● **WORK TASK**
Beginning with the line containing "Open public comment – No public comment.", give every line again exactly as it is, ending with the last line of the entries.
————
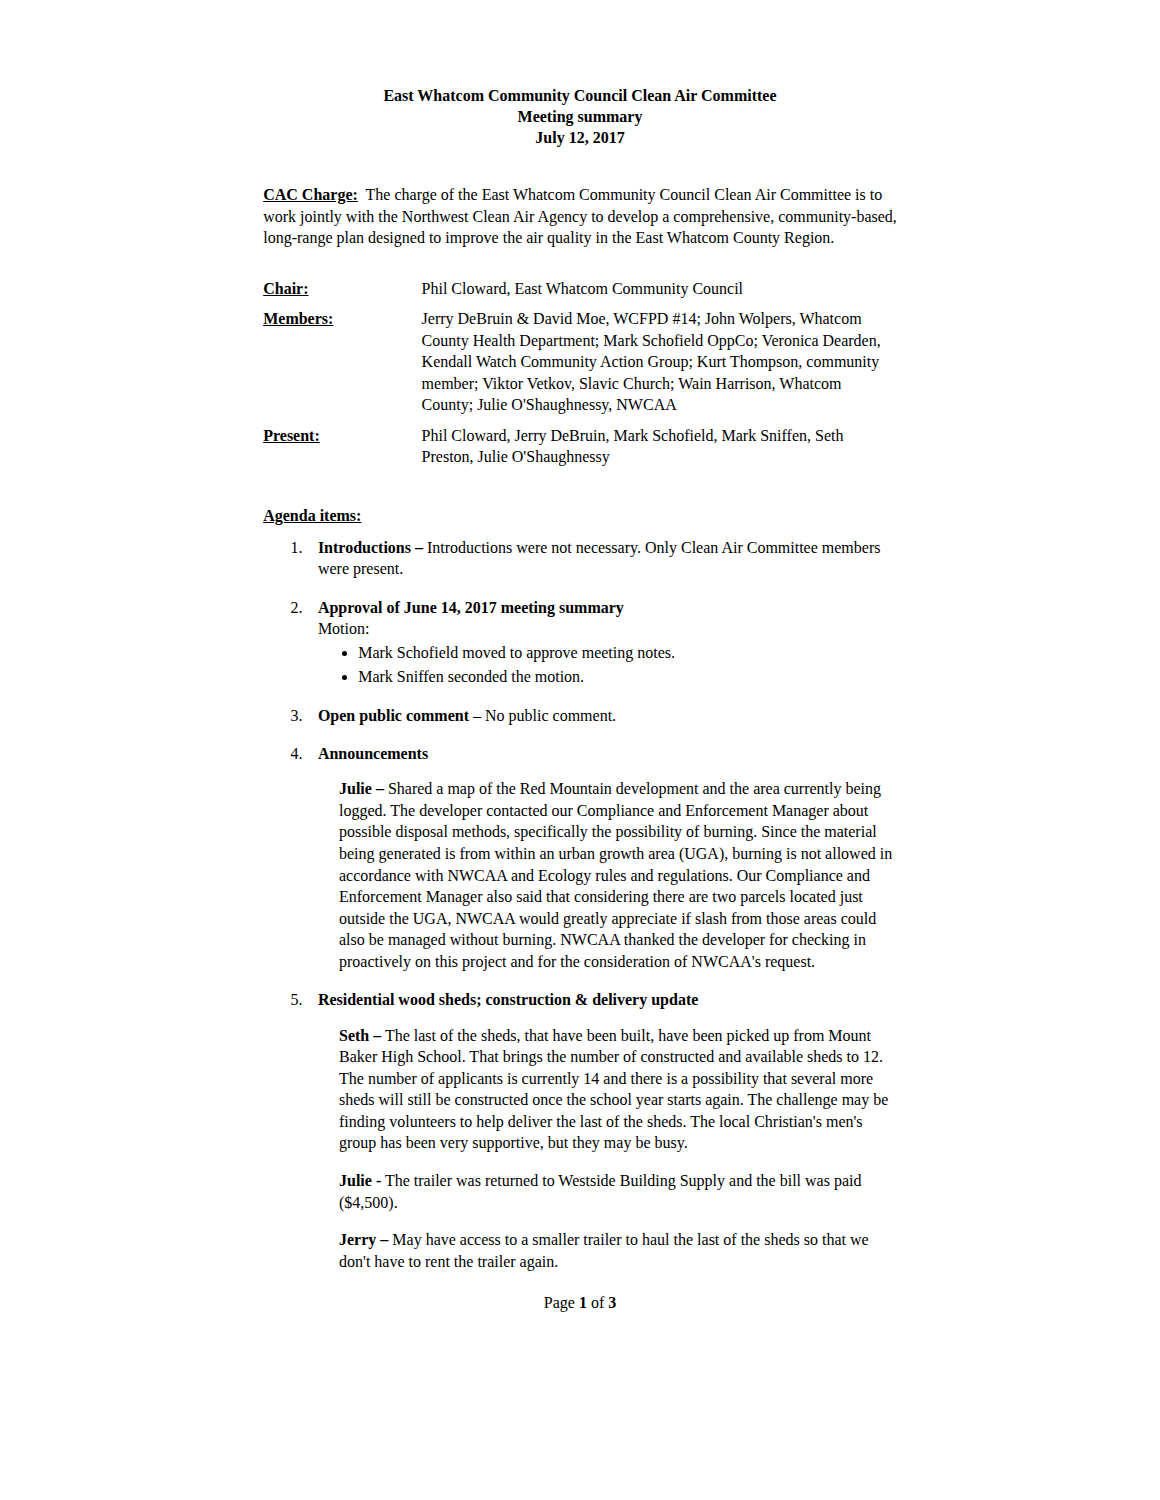East Whatcom Community Council Clean Air Committee
Meeting summary
July 12, 2017
CAC Charge: The charge of the East Whatcom Community Council Clean Air Committee is to work jointly with the Northwest Clean Air Agency to develop a comprehensive, community-based, long-range plan designed to improve the air quality in the East Whatcom County Region.
| Chair: | Phil Cloward, East Whatcom Community Council |
| Members: | Jerry DeBruin & David Moe, WCFPD #14; John Wolpers, Whatcom County Health Department; Mark Schofield OppCo; Veronica Dearden, Kendall Watch Community Action Group; Kurt Thompson, community member; Viktor Vetkov, Slavic Church; Wain Harrison, Whatcom County; Julie O'Shaughnessy, NWCAA |
| Present: | Phil Cloward, Jerry DeBruin, Mark Schofield, Mark Sniffen, Seth Preston, Julie O'Shaughnessy |
Agenda items:
Introductions – Introductions were not necessary. Only Clean Air Committee members were present.
Approval of June 14, 2017 meeting summary
Motion:
Mark Schofield moved to approve meeting notes.
Mark Sniffen seconded the motion.
Open public comment – No public comment.
Announcements
Julie – Shared a map of the Red Mountain development and the area currently being logged. The developer contacted our Compliance and Enforcement Manager about possible disposal methods, specifically the possibility of burning. Since the material being generated is from within an urban growth area (UGA), burning is not allowed in accordance with NWCAA and Ecology rules and regulations. Our Compliance and Enforcement Manager also said that considering there are two parcels located just outside the UGA, NWCAA would greatly appreciate if slash from those areas could also be managed without burning. NWCAA thanked the developer for checking in proactively on this project and for the consideration of NWCAA's request.
Residential wood sheds; construction & delivery update
Seth – The last of the sheds, that have been built, have been picked up from Mount Baker High School. That brings the number of constructed and available sheds to 12. The number of applicants is currently 14 and there is a possibility that several more sheds will still be constructed once the school year starts again. The challenge may be finding volunteers to help deliver the last of the sheds. The local Christian's men's group has been very supportive, but they may be busy.
Julie - The trailer was returned to Westside Building Supply and the bill was paid ($4,500).
Jerry – May have access to a smaller trailer to haul the last of the sheds so that we don't have to rent the trailer again.
Page 1 of 3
————
● **SOLUTION FOR THIS TASK**
Open public comment – No public comment.
Announcements
Julie – Shared a map of the Red Mountain development and the area currently being logged. The developer contacted our Compliance and Enforcement Manager about possible disposal methods, specifically the possibility of burning. Since the material being generated is from within an urban growth area (UGA), burning is not allowed in accordance with NWCAA and Ecology rules and regulations. Our Compliance and Enforcement Manager also said that considering there are two parcels located just outside the UGA, NWCAA would greatly appreciate if slash from those areas could also be managed without burning. NWCAA thanked the developer for checking in proactively on this project and for the consideration of NWCAA's request.
Residential wood sheds; construction & delivery update
Seth – The last of the sheds, that have been built, have been picked up from Mount Baker High School. That brings the number of constructed and available sheds to 12. The number of applicants is currently 14 and there is a possibility that several more sheds will still be constructed once the school year starts again. The challenge may be finding volunteers to help deliver the last of the sheds. The local Christian's men's group has been very supportive, but they may be busy.
Julie - The trailer was returned to Westside Building Supply and the bill was paid ($4,500).
Jerry – May have access to a smaller trailer to haul the last of the sheds so that we don't have to rent the trailer again.
Page 1 of 3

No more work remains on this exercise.